Как возникло это распространенное неверное понимание Джеймса? Я обнаружила, что в путанице виноват один из современников Джеймса, философ Джон Дьюи. Он создал собственную теорию эмоций, привив эссенциалистские взгляды Дарвина к антиэссенциалистским идеям Джеймса, хотя они были принципиально несовместимыми. В результате появился монстр Франкенштейна — теория, которая перевернула смысл утверждений Джеймса, приписав сущность каждой категории эмоций. В качестве завершающего штриха Дьюи назвал свою стряпню именем Джеймса, назвав это «теорией эмоций Джеймса — Ланге»[350]. Сегодня роль Дьюи в этой путанице забыта, и бесчисленные публикации приписывают его теорию Джеймсу. Прекрасным примером являются труды невролога Антонио Дамасио, автора «Ошибки Декарта» и других популярных книг об эмоциях. Для Дамасио уникальный физический отпечаток эмоции, который он называет соматическим маркером, — это источник информации, которую мозг использует для принятия хороших решений. Эти маркеры — словно маленькие кусочки мудрости. Эмоциональные переживания, согласно Дамасио, происходят, когда соматические маркеры трансформируются в осознанные ощущения. Гипотеза Дамасио — на деле дитя слияния идей Джеймса — Ланге, а не фактических взглядов Джеймса на эмоции[351].

Неправильное истолкование Джеймса, сделанное Дьюи, — одна из крупнейших ошибок в современной психологии, прикрытая эссенциализмом от имени Дарвина. Парадоксально, не говоря уже об абсурдной трагичности, что имя Дарвина призвано придать авторитет эссенциалистским научным взглядам, когда величайшее научное достижение Дарвина состояло в уничтожении эссенциализма в биологии.

Итак, почему же эссенциализм так силен, что он может исказить слова великих ученых и сбить с пути научных открытий?

Простейшая причина состоит в том, что эссенциализм интуитивно понятен. Мы переживаем свои эмоции как автоматические реакции, поэтому легко поверить, что они появляются из древних специальных частей мозга. Мы также видим эмоции в подмигиваниях, нахмуренных бровях и прочих подергиваниях мускулов, и мы слышим эмоции в тоне и ритме голосов без какого-либо ощущения усилий или воздействия. Поэтому легко также поверить, что природа сконструировала нас так, чтобы мы распознавали демонстрацию эмоций, и запрограммировала нас реагировать на них.
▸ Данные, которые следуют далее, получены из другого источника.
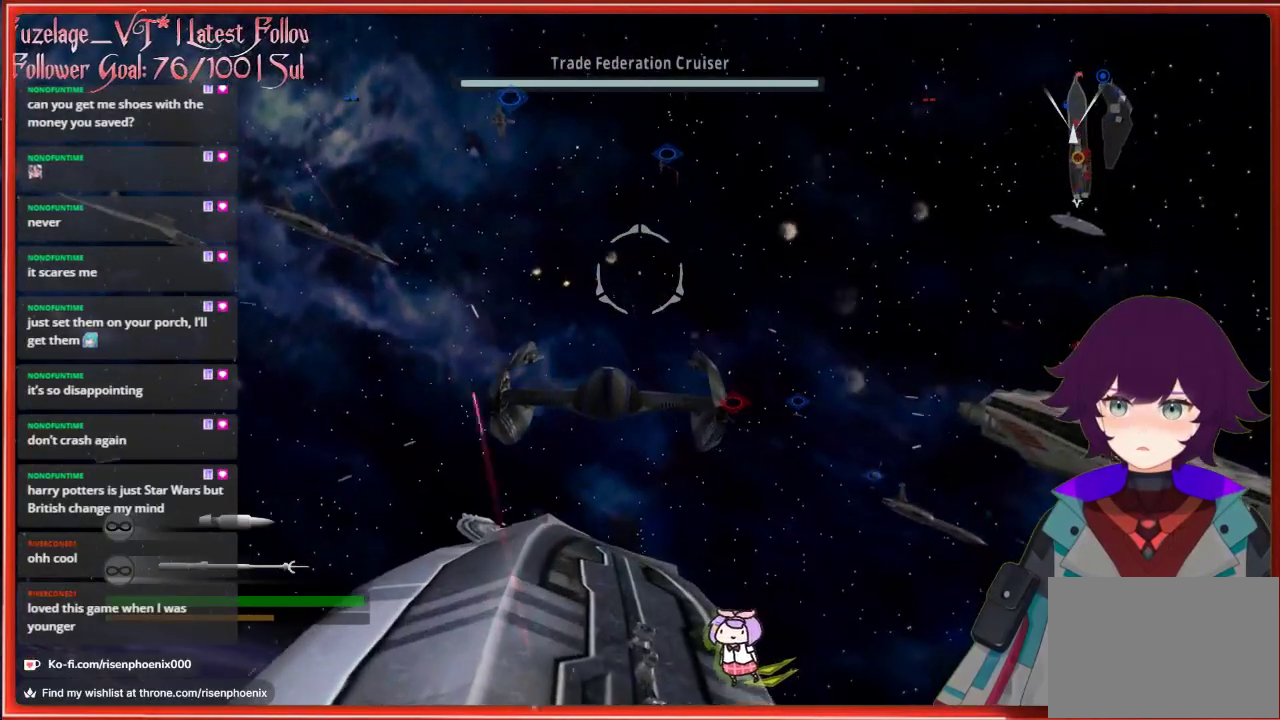
{"buttons": [], "left_stick": "down", "right_stick": "center", "events": [[267, "left_stick", "down"], [283, "right_stick", "center"], [383, "B", "down"], [483, "B", "up"]]}
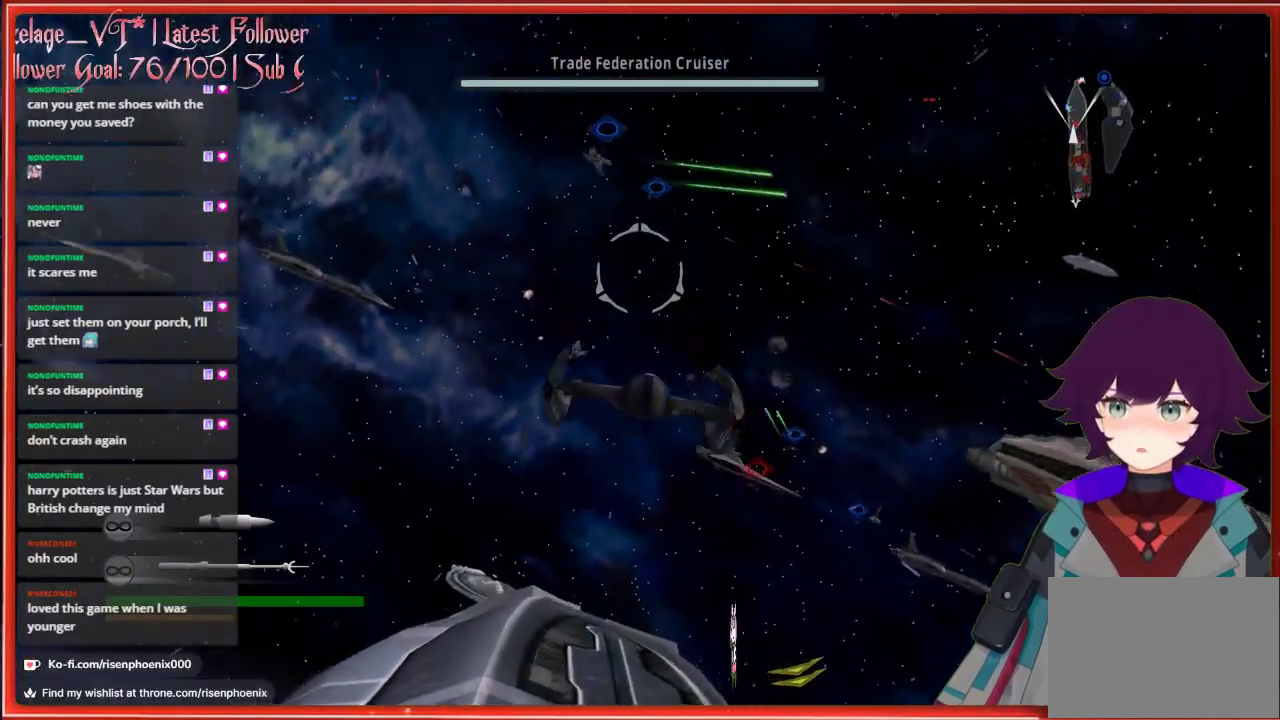
{"buttons": [], "left_stick": "center", "right_stick": "center", "events": [[100, "left_stick", "center"]]}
Однако это сомнительное заключение. Миллионы людей во всем мире могут мгновенно и без усилий узнать лягушонка Кермита, но это не означает, что человеческий мозг имеет нейронные связи для узнавания Маппетов[352]. Эссенциализм обещает простые объяснения с единственной причиной, которые отражают здравый смысл, когда на самом деле мы живем в сложном мире.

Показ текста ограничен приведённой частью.